If you want to fall asleep easily at night, sticking to a regular schedule is important. The more that you do this, the more that your body will know that it is time to go to bed at a specific time, and the easier it will be for you to fall asleep. The reason for this is related to your circadian rhythms, which are your body’s natural rhythms that help it know when to eat and sleep. The more that you can stick to a consistent schedule, the more in tune you will be with these rhythms and the easier it will be to get deep sleep at night.

Have a Relaxing Night Time Ritual

Having a relaxing night time ritual can be another great way to signal to your body that it is time to go to bed. A bedtime ritual can help you relax and unwind, as well as prepare you physically and mentally for sleep. Some great things to do before bed to get you into the mood to relax can include gentle stretching, like yin yoga, as well as meditating, reading, writing in a journal, doing deep breathing exercises or taking a hot bath with essential oils.

Work It Out

What you do during the day can have just as big of an impact on how you sleep at night as anything that you do right before bed. This can be especially true of any physical activity that you do. When you work out, it can not only use up excess energy that could keep you awake at night, but it also can have a beneficial impact on your hormones as well. When you exercise you can help balance many of the hormones that are related to energy levels, as well as sleep quality. Beyond that regular exercise, at least 20 to 30 minutes a day, can help reduce issues like depression and anxiety, which can both have detrimental effects on your sleep quality.

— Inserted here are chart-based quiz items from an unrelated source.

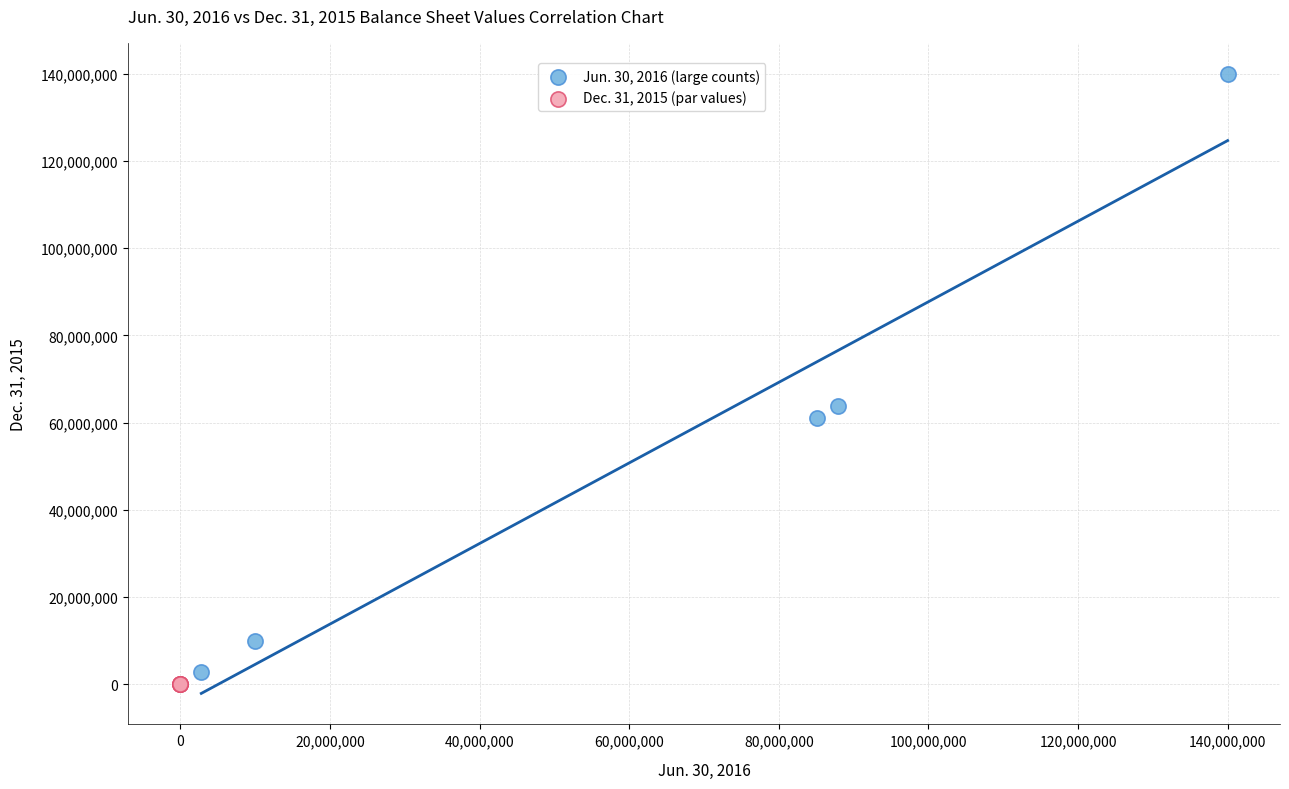

What are all the series names shown in the legend?

Jun. 30, 2016 (large counts), Dec. 31, 2015 (par values)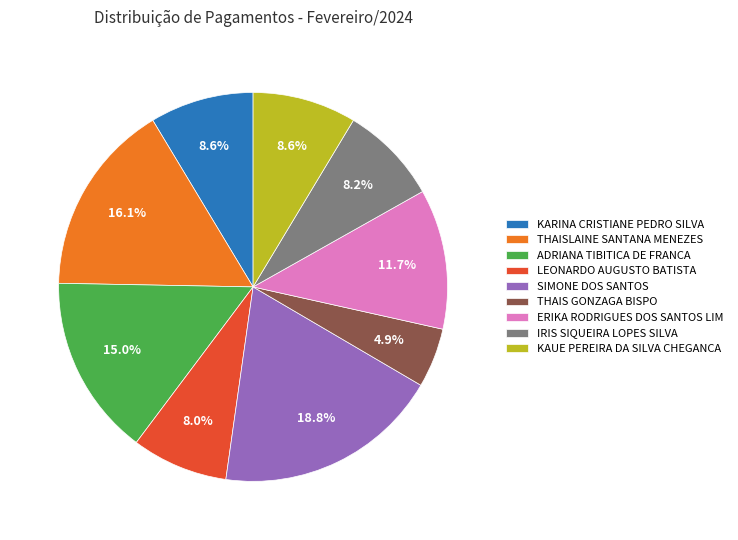

Combined, do IRIS SIQUEIRA LOPES SILVA and THAIS GONZAGA BISPO account for over 50%?

No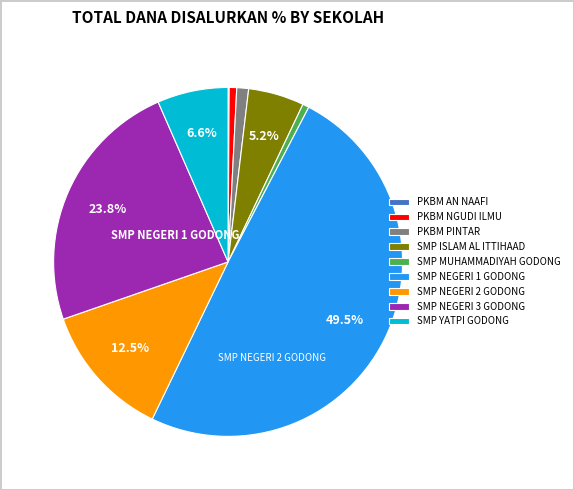

Does SMP MUHAMMADIYAH GODONG represent more than half of the total?

No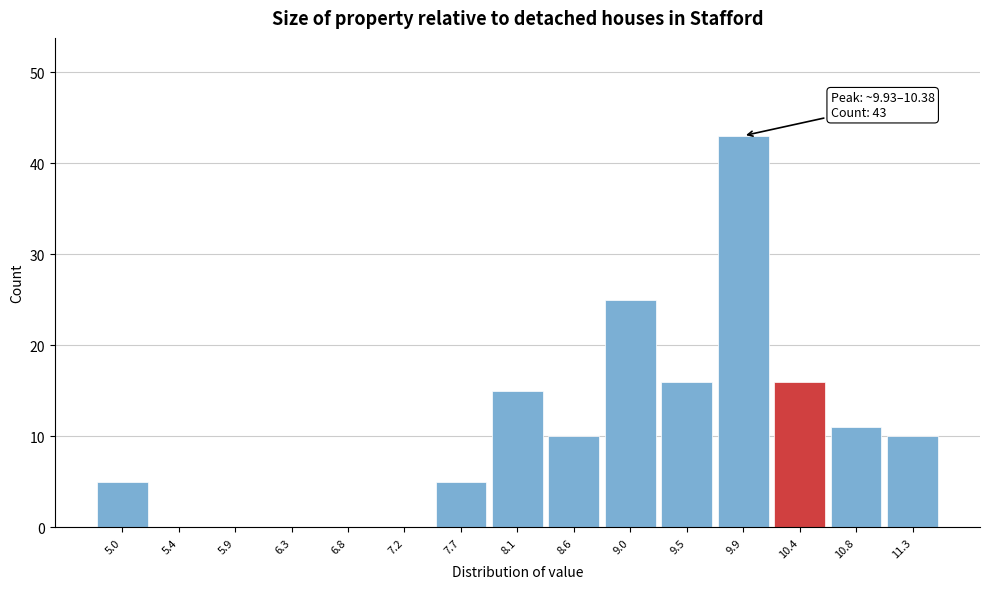

Reading left to right, transcribe all the data shown in this chart.

5.0=5	5.4=0	5.9=0	6.3=0	6.8=0	7.2=0	7.7=5	8.1=15	8.6=10	9.0=25	9.5=16	9.9=43	10.4=16	10.8=11	11.3=10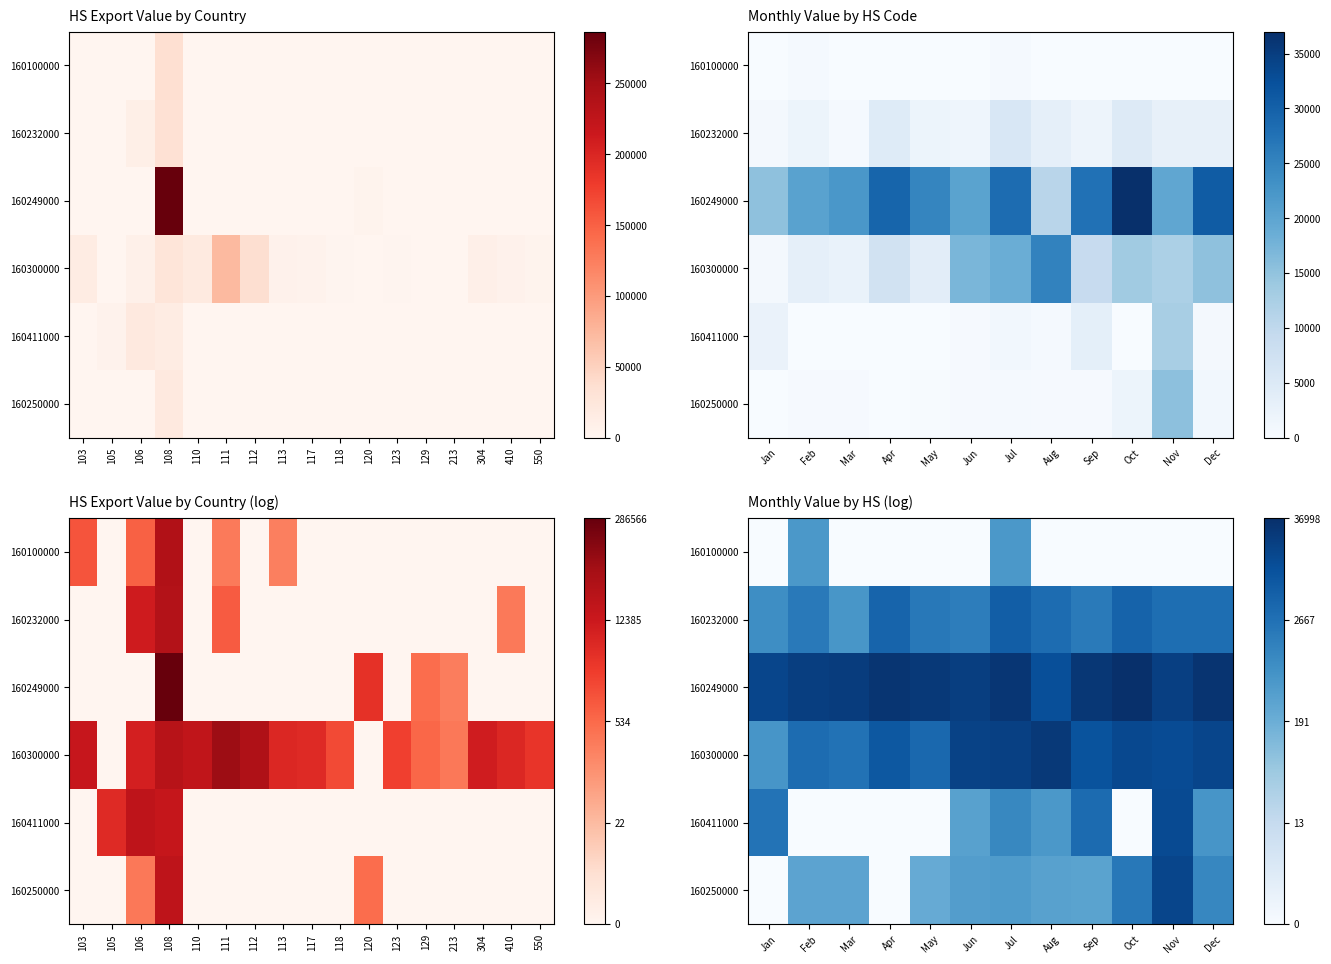

At how many categories does at least one series exceed 2?

12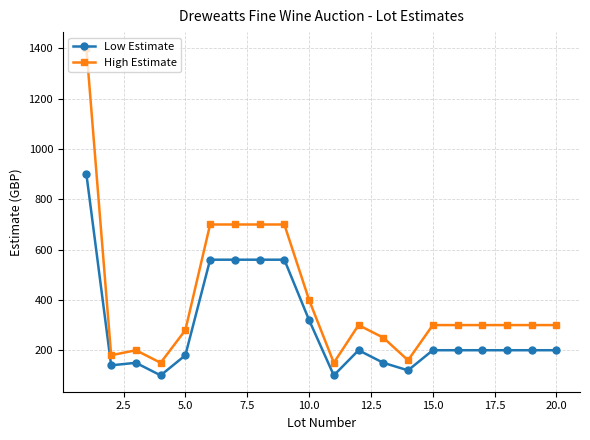

What is the value of the Low Estimate point at the 16th from the left?

200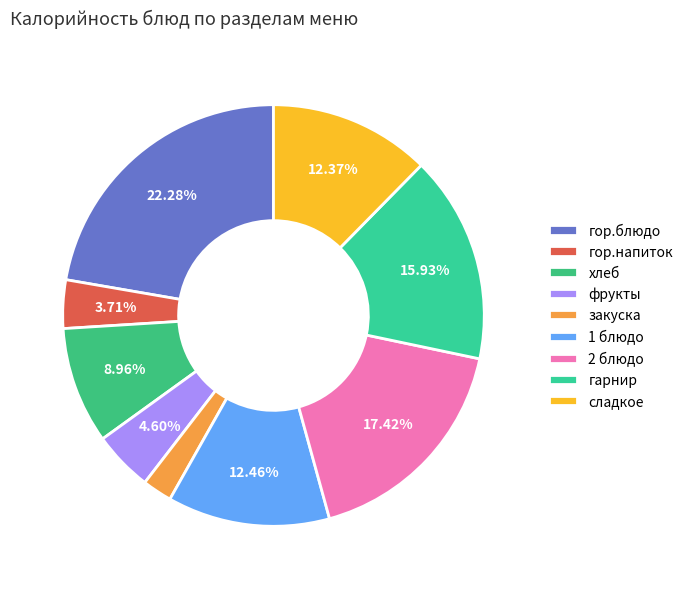

To the nearest percent, what is the difference between the largest and smallest slice percentages?

20%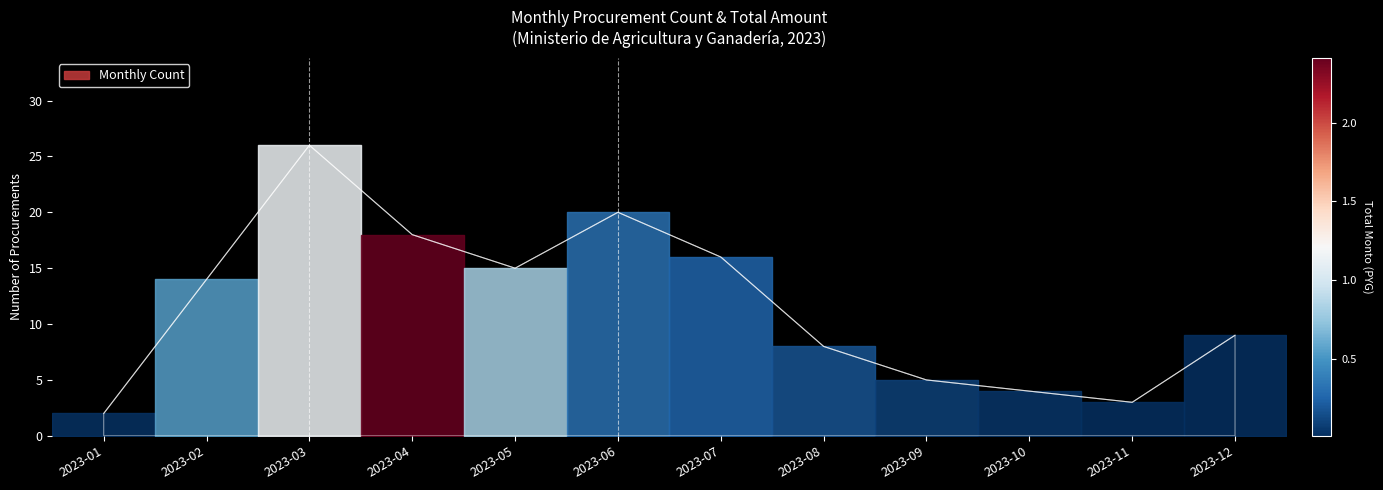

Is this an area chart (filled region under the line)?

No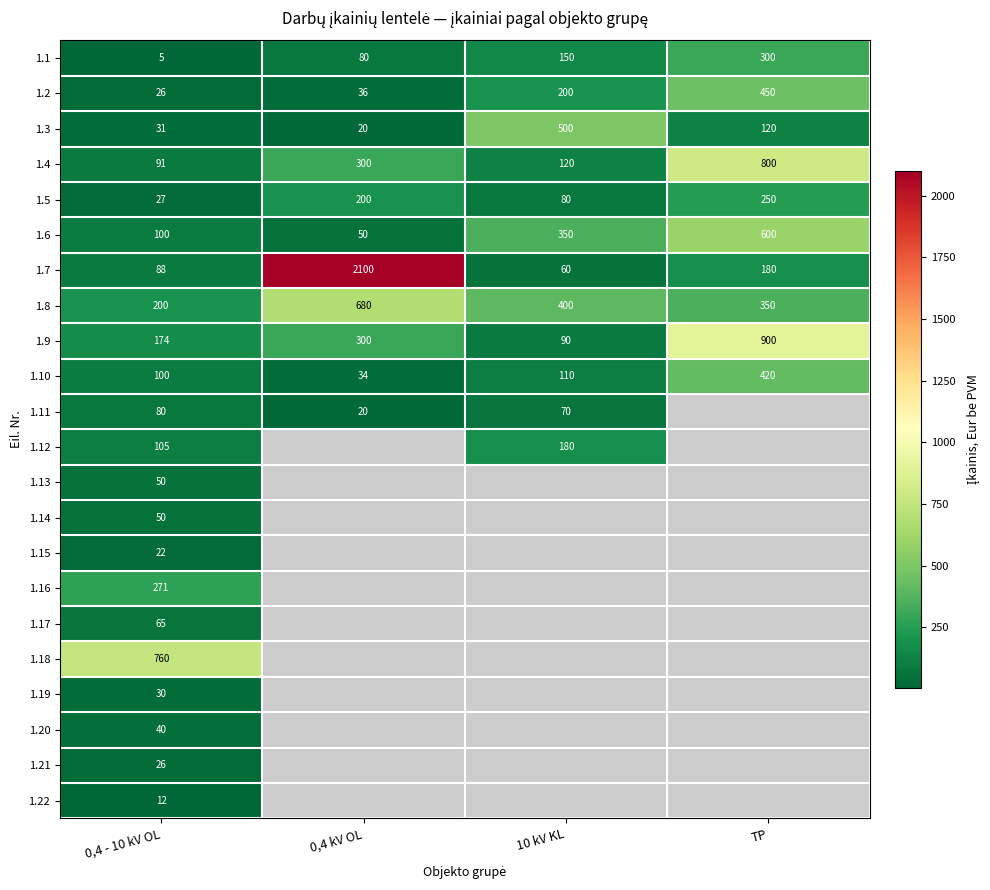

Is it true that 1.7 equals 142 at 0,4 - 10 kV OL?

False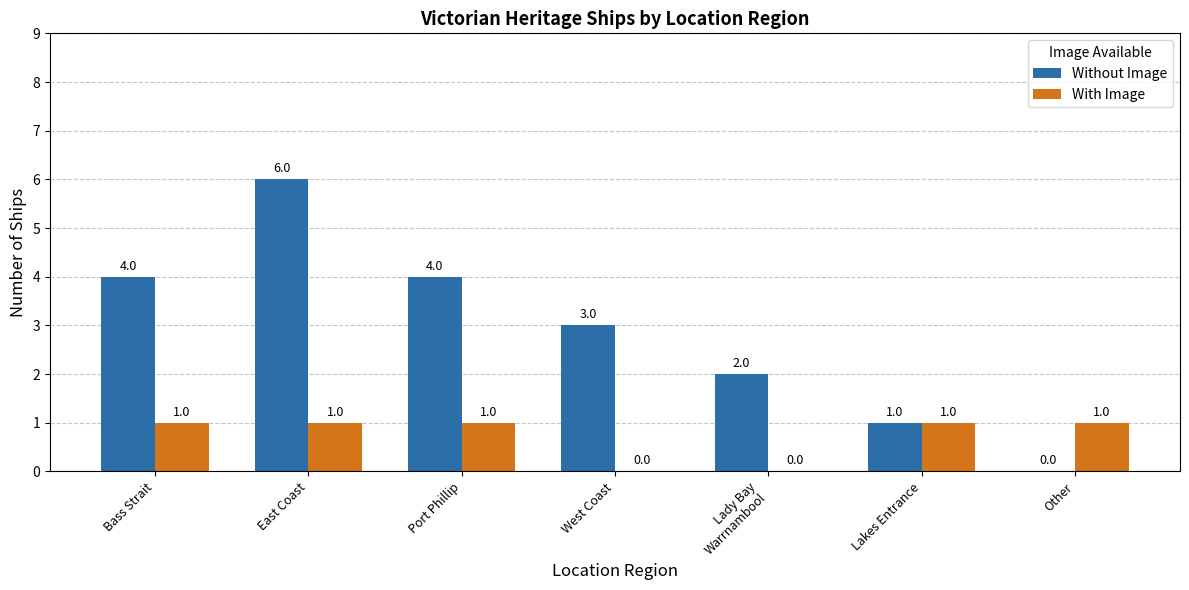

What is the sum of all Without Image values?

20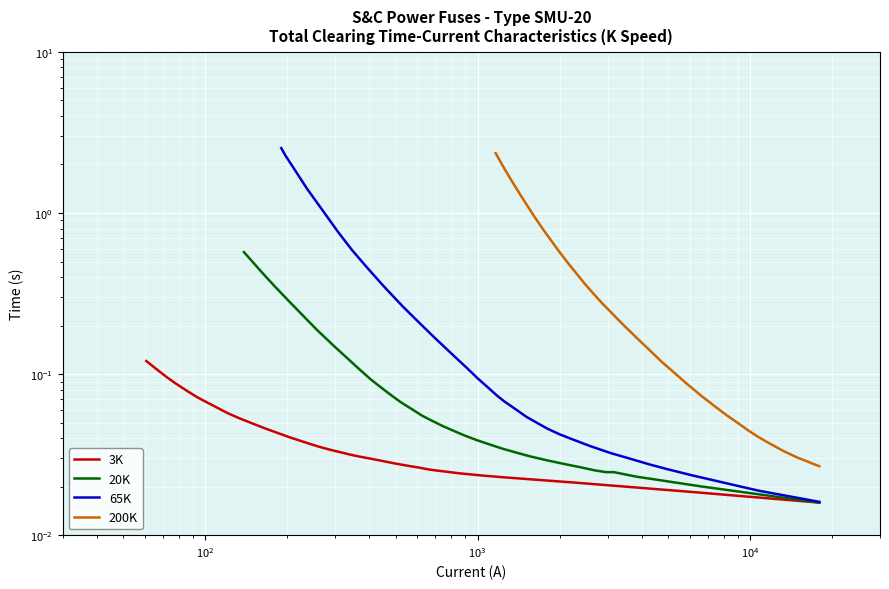

True or false: 200K has more than 0 interior local peaks.

False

Have a Good Sleeping Environment

The environment you sleep in can have a lot to do with how well you sleep. If your bedroom is bright, noisy, and hot, it is very likely that you will have issues falling and staying asleep. Having an uncomfortable bed can also cause issues when it comes to sleep as well. The good news is, though, that it can be easy to create the right sleeping environment for you. Room darkening blinds or curtains can be a great way to keep out excess light. Additionally, if your room is exposed to a lot of noise, sound panels can be helpful, as can ear plugs. Also, by turning down the heat before you go to bed you can help ensure that you’re getting better sleep, as there is some evidence that many sleep better in cooler temperatures.

Nix Bad Bedtime Habits

While working to improve your sleeping environment, you should also take steps to improve your bedtime habits as well. There are many things that can impede your ability to sleep well that you might not have realized. One of the biggest culprits is television, as well as cell phone or tablet use. While watching TV or scrolling through your phone may seem like relaxing, passive activities to do before bed the reality is that the light that emanates from these devices can actually signal to your brain that it is time to wake up, rather than sleep.

Some Last Thoughts

Good sleep is a necessity for good health. However, many still struggle to get a good night’s rest. That doesn’t mean, though, that it is something you just have to struggle with. From watching what you eat and drink to changing your bedtime habits, there are many natural ways that you can start getting better sleep today.